Basically, the Sony Reader PRS-600 has only two main problems: it has no wireless connectivity (you must be plugged to a PC to download books) and its screen really doesn’t look as good as it should (resolution, contrast and a reflection problem under bright light could all be improved; the touchscreen isn’t as responsive as it could be [like the iPad for example], there’s no contrast adjustment and no backlight to help read in darkness). I might also add that the annotation feature is rather cumbersome to use and the battery is not removable (same problem with the iPad: it is soldered to the board).

Fortunately, since the release of the PRS-600, Sony has considerably improved its line of Reader. In September, it has announced three new models and two of those were immediately available: the Touch Edition / PRS-650 (6 inch., improved touch-screen and 16-levels grey scale, 2 GB memory, 7.6 oz (215 g), $229 US / $250 CDN) and the Pocket Edition / PRS-350 (same but with 5-inch touch-screen, 5.5 oz (155 g), $179 US / $150~$200 CDN; this model seems to have received pretty good reviews).
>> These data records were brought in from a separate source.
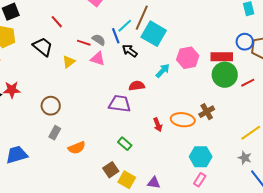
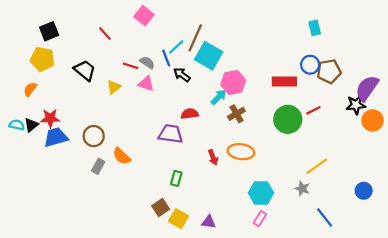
red line: (57, 22) -> (105, 33), moved
pink hexagon: (188, 58) -> (233, 83), moved
green circle: (225, 75) -> (288, 119), moved
brown cross: (207, 112) -> (236, 114), moved
green rectangle: (125, 144) -> (176, 178), turned 64
orange semicircle: (77, 148) -> (122, 156), moved, turned 66
blue trapezoid: (17, 155) -> (56, 137), moved
gray star: (245, 158) -> (302, 189), moved

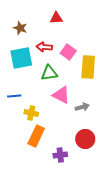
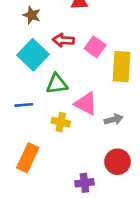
cyan square: (21, 58) -> (33, 55), turned -35
green triangle: (49, 73) -> (57, 84), moved
yellow cross: (31, 113) -> (61, 122), moved
orange rectangle: (36, 136) -> (28, 158), moved

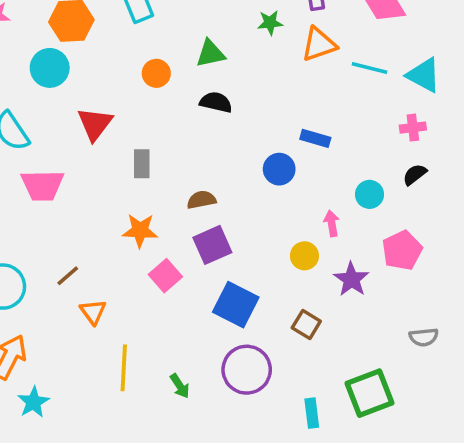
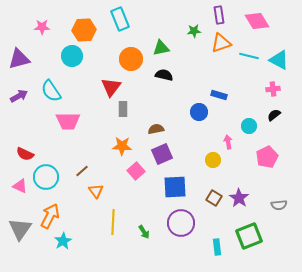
orange circle: (156, 73) -> (131, 59), size x1.5
red triangle: (95, 124) -> (111, 87), moved
purple star: (351, 279) -> (239, 198), moved
blue square: (236, 305) -> (175, 187), turned -30

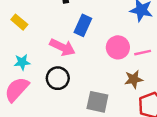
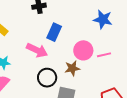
black circle: (58, 78) -> (47, 78), moved
brown star: (134, 79) -> (72, 68), moved

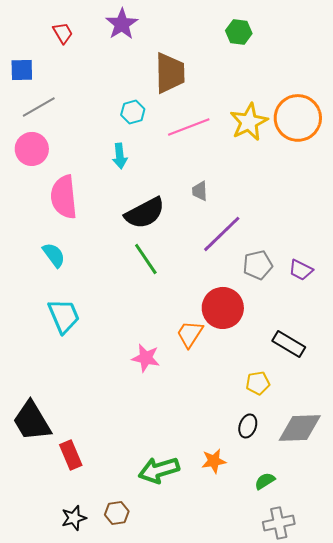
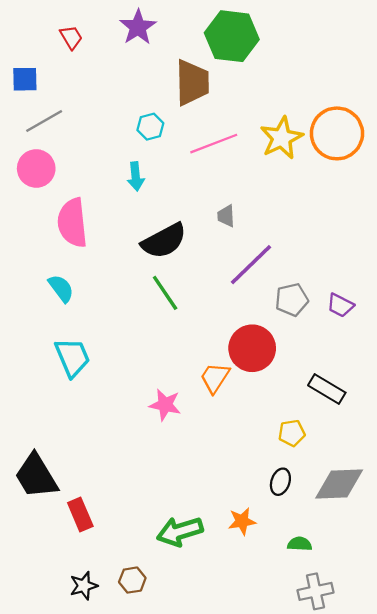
green hexagon: (239, 32) -> (232, 36), moved, size x1.8
green semicircle: (265, 481) -> (300, 544), turned 35

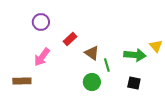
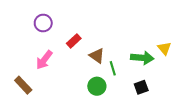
brown rectangle: (22, 81) -> (23, 85), turned 48
black square: (134, 83) -> (141, 87), turned -32

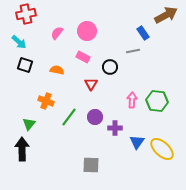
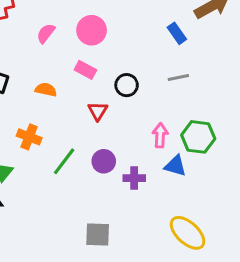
gray line: (133, 51) -> (178, 77), moved
blue triangle: (137, 142) -> (175, 166), moved, turned -49
yellow ellipse: (162, 149) -> (188, 233), moved

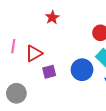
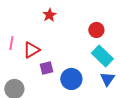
blue circle: (82, 70) -> (71, 79), moved

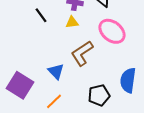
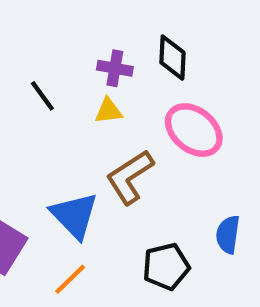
blue triangle: (56, 71) -> (74, 215), size x1.4
blue semicircle: (128, 80) -> (228, 235), size x0.7

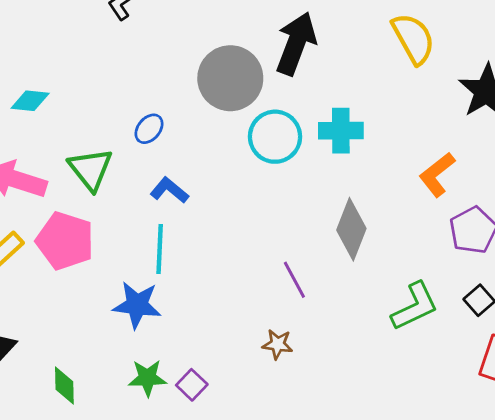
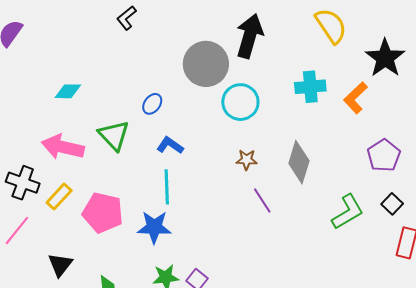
cyan cross: (341, 131) -> (310, 87), moved
orange L-shape: (437, 174) -> (355, 98), moved
pink pentagon: (65, 241) -> (103, 213), moved
brown star: (278, 344) -> (247, 160), moved

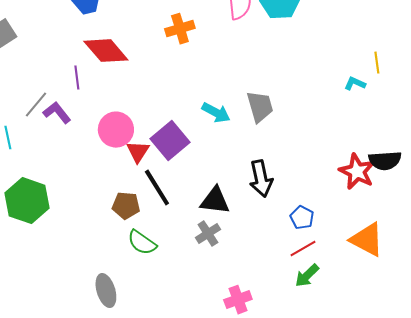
The third model will be released in November: the Daily Edition / PRS-950 (same but with 7-inch touch-screen, .5 pound, and WiFi connectivity, $299 US).

Of course, Sony’s Readers might still be more expensive than the Kindle or the Nook but, because of their design, portablility, touchscreen and greater versatility, I would definitely recommend any of them for use in a library environment. However, for a personal use (if you want a device that is more than a reader, like a netbook, and don’t mind paying a lot more), my first choice will always be the iPad.

I am still not very enthusiastic with the idea of lending ebook readers in libraries. I know that it is already being done in some libraries in the USA, but I feel that doing so would be looking for trouble. A colleague made the interesting comment that we were lending Dvds without the Dvd player, so why should we also lend the ebook reader? (the point is sound but another librarian found arguments to ridicule his comment — in french). I guess we should just wait and see how it goes for the libraries who have reader-lending on trial.

In any case, if you have the opportunity to try (or the budget to buy) a eBook reader, you should not hesitate. It is a liberating experience.